Saturday 6 July 2013

Who The Fudge am I to Judge?

When driving home in the rain, I observed a woman holding an open umbrella over her partner's head as they walked in sombre silence.  As I do with everyone I pass, I blessed them with LOVE and continued to sing my favourite rain-themed tunes that seem to tumble out of my mouth in such soggy weather.
 
Then the voices interupted the music in my head, 'She is doing her duty, like a good wife should,' said a gravelly voice.  'That's so sexist,' a shrill voice snapped. 'She is caring for him, that's why she keeps him dry,' assured another.  'She doesn't value herself.  She is drenched!'  The hullaballoo was unacceptable as I couldn't hear myself sing (like an angel, I might add! ;op)  I suggested to the voices that they were simply two people walking, one holding an umbrella.  The end.  Whatever judgments the voices made about these folks were irrelevant, a waste of time and energy and more importantly distracting me from singing Barney the Dinosaur's song If all the raindrops...

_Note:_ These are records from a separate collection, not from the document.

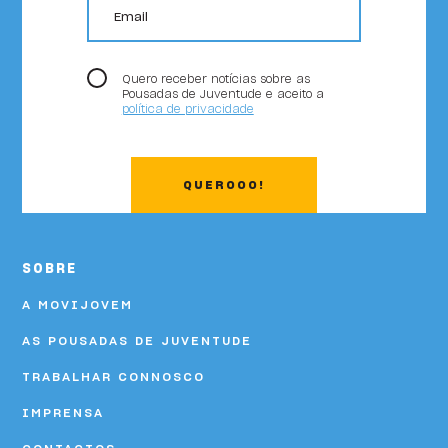
Quero receber notícias sobre as
Pousadas de Juventude e aceito a
política de privacidade
QUEROOO!
SOBRE
A MOVIJOVEM
AS POUSADAS DE JUVENTUDE
TRABALHAR CONNOSCO
IMPRENSA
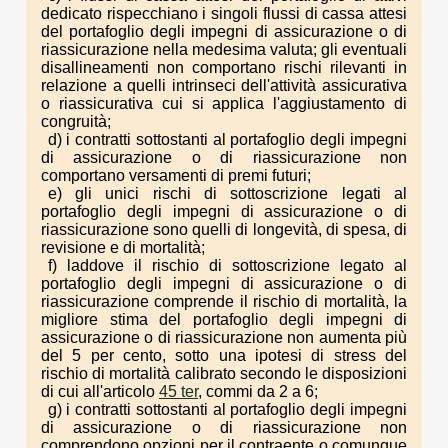
dedicato rispecchiano i singoli flussi di cassa attesi
del portafoglio degli impegni di assicurazione o di
riassicurazione nella medesima valuta; gli eventuali
disallineamenti non comportano rischi rilevanti in
relazione a quelli intrinseci dell'attività assicurativa
o riassicurativa cui si applica l'aggiustamento di
congruità;
d) i contratti sottostanti al portafoglio degli impegni
di assicurazione o di riassicurazione non
comportano versamenti di premi futuri;
e) gli unici rischi di sottoscrizione legati al
portafoglio degli impegni di assicurazione o di
riassicurazione sono quelli di longevità, di spesa, di
revisione e di mortalità;
f) laddove il rischio di sottoscrizione legato al
portafoglio degli impegni di assicurazione o di
riassicurazione comprende il rischio di mortalità, la
migliore stima del portafoglio degli impegni di
assicurazione o di riassicurazione non aumenta più
del 5 per cento, sotto una ipotesi di stress del
rischio di mortalità calibrato secondo le disposizioni
di cui all'articolo
45 ter
, commi da 2 a 6;
g) i contratti sottostanti al portafoglio degli impegni
di assicurazione o di riassicurazione non
comprendono opzioni per il contraente o comunque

When we judge we are usually projecting our thoughts of our reality onto others and their situations.  But these thoughts might be a gazillion miles away from their truth, which is all that matters to them.  For example, if you see a parent yelling at a child, don't condemn them as a child abuser.  Who are you to judge another? It is healthier to bless and forgive them.  You don't know what is going on in that person's life for them to react that way.  They, obviously, are not in a state of peaceful awareness and able to create a more compassionate scenario, otherwise they would. 
 
When you offer love and forgiveness, you dissolve that grumpy cloud of judgment that skews your vision.  What you send to others returns to you and so you are also sending love and forgiveness to yourself - Bonus! Judging others, however, achieves nothing and actually stops you from seeing things as they really are.  Love and forgiveness, on the otherhand, frees everyone.  YEAY!

So if we can look beyond the roles people play and not judge a book by its cover and all that, we feel free, able to accept people for who they are, rather than obscuring them with our expectations and judgments and blaming them for the way we feel about them, which only serves to make us feel blah.
 
So today's mantra is: 

Who the fudge am I to judge?  I love and bless instead.